======== Records provided ========
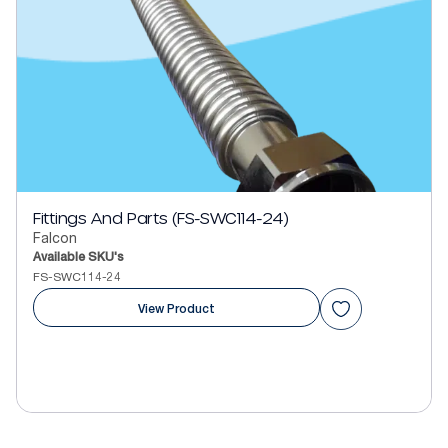
Fittings And Parts (FS-SWC114-24)
Falcon
Available SKU's
FS-SWC114-24
View Product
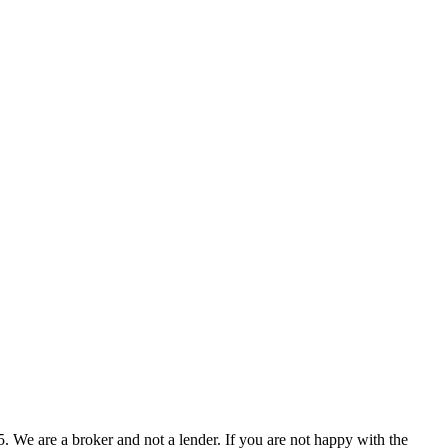
 We are a broker and not a lender. If you are not happy with the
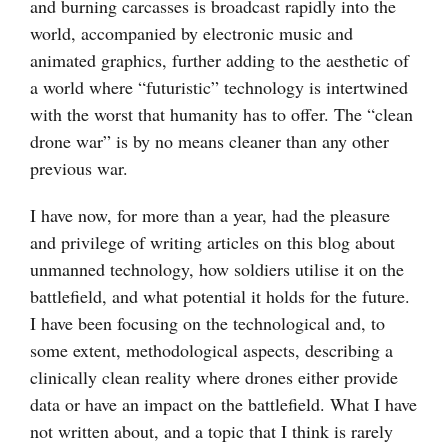
and burning carcasses is broadcast rapidly into the
world, accompanied by electronic music and
animated graphics, further adding to the aesthetic of
a world where “futuristic” technology is intertwined
with the worst that humanity has to offer. The “clean
drone war” is by no means cleaner than any other
previous war.
I have now, for more than a year, had the pleasure
and privilege of writing articles on this blog about
unmanned technology, how soldiers utilise it on the
battlefield, and what potential it holds for the future.
I have been focusing on the technological and, to
some extent, methodological aspects, describing a
clinically clean reality where drones either provide
data or have an impact on the battlefield. What I have
not written about, and a topic that I think is rarely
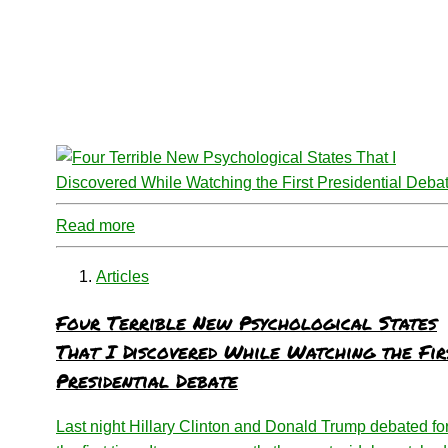
Read more
Articles
Four Terrible New Psychological States
That I Discovered While Watching the Fir
Presidential Debate
Last night Hillary Clinton and Donald Trump debated fo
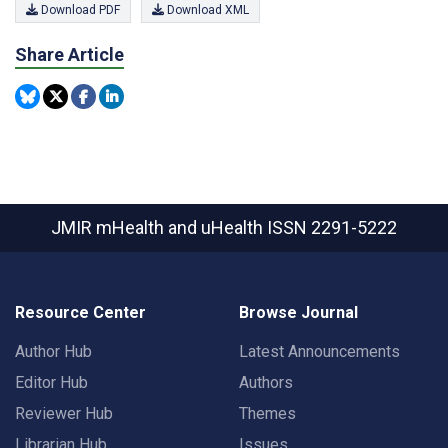
Download PDF
Download XML
Share Article
JMIR mHealth and uHealth
ISSN 2291-5222
Resource Center
Browse Journal
Author Hub
Latest Announcements
Editor Hub
Authors
Reviewer Hub
Themes
Librarian Hub
Issues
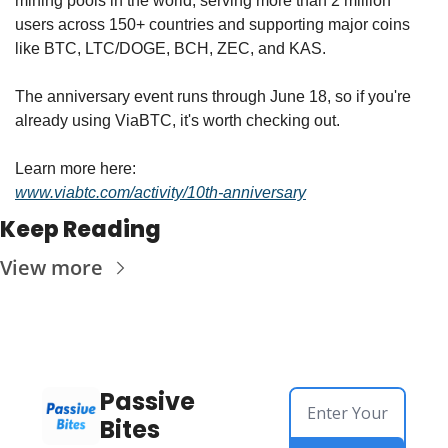
mining pools in the world, serving more than 2 million 
users across 150+ countries and supporting major coins 
like BTC, LTC/DOGE, BCH, ZEC, and KAS.
The anniversary event runs through June 18, so if you're 
already using ViaBTC, it's worth checking out.
Learn more here:
www.viabtc.com/activity/10th-anniversary
Keep Reading
View more
Passive 
Bites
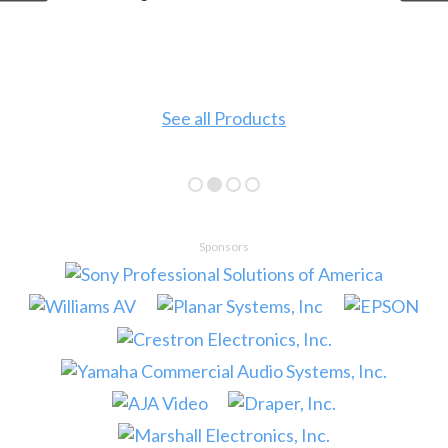
See all Products
Sponsors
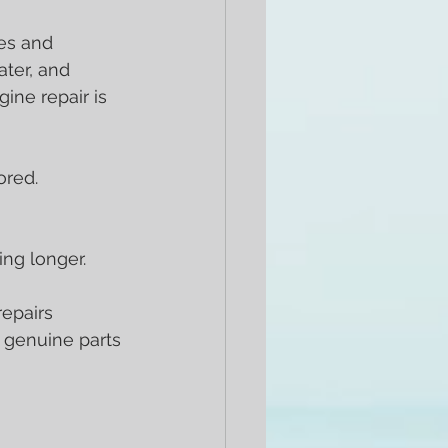
es and 
ter, and 
ne repair is 
ored.
ng longer.
repairs 
 genuine parts 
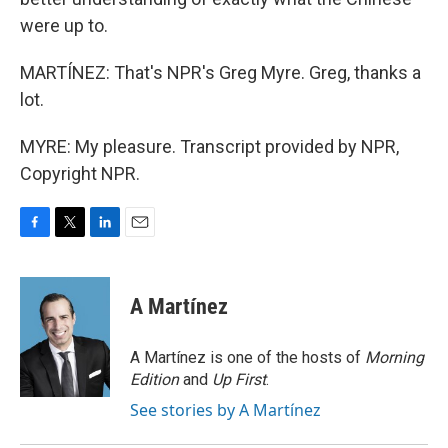
were up to.
MARTÍNEZ: That's NPR's Greg Myre. Greg, thanks a
lot.
MYRE: My pleasure. Transcript provided by NPR,
Copyright NPR.
F
T
L
E
a
w
i
m
c
i
n
a
e
t
k
i
A Martínez
b
t
e
l
o
e
d
o
r
I
A Martínez is one of the hosts of
Morning
k
n
Edition
and
Up First
.
See stories by A Martínez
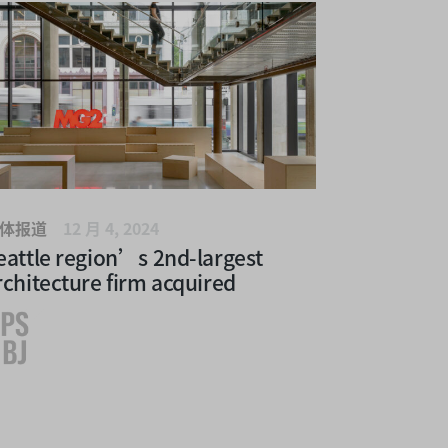
体报道
12 月 4, 2024
eattle region’s 2nd-largest
rchitecture firm acquired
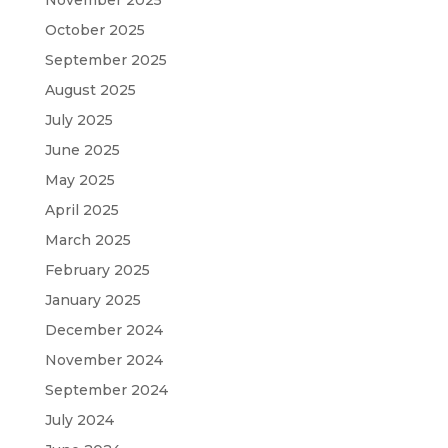
November 2025
October 2025
September 2025
August 2025
July 2025
June 2025
May 2025
April 2025
March 2025
February 2025
January 2025
December 2024
November 2024
September 2024
July 2024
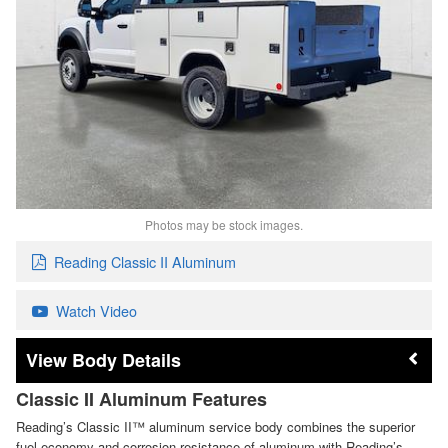
Photos may be stock images.
Reading Classic II Aluminum
Watch Video
Body Details
Classic II Aluminum Features
Reading’s Classic II™ aluminum service body combines the superior
fuel economy and corrosion resistance of aluminum with Reading’s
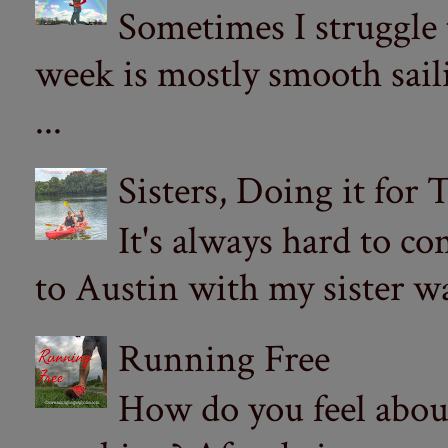
Sometimes I struggle
week is mostly smooth sail
...
Sisters, Doing it for
It's always hard to com
to Austin with my sister wa
Running Free
How do you feel abou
========
> **Exercise objective**: Starting with the first line of the records above and stopping after the line containing "a world where", repeat every line exactly and leave out the pictures.

> **Answer area**:
Fittings And Parts (FS-SWC114-24)
Falcon
Available SKU's
FS-SWC114-24
View Product
 We are a broker and not a lender. If you are not happy with the
and burning carcasses is broadcast rapidly into the
world, accompanied by electronic music and
animated graphics, further adding to the aesthetic of
a world where “futuristic” technology is intertwined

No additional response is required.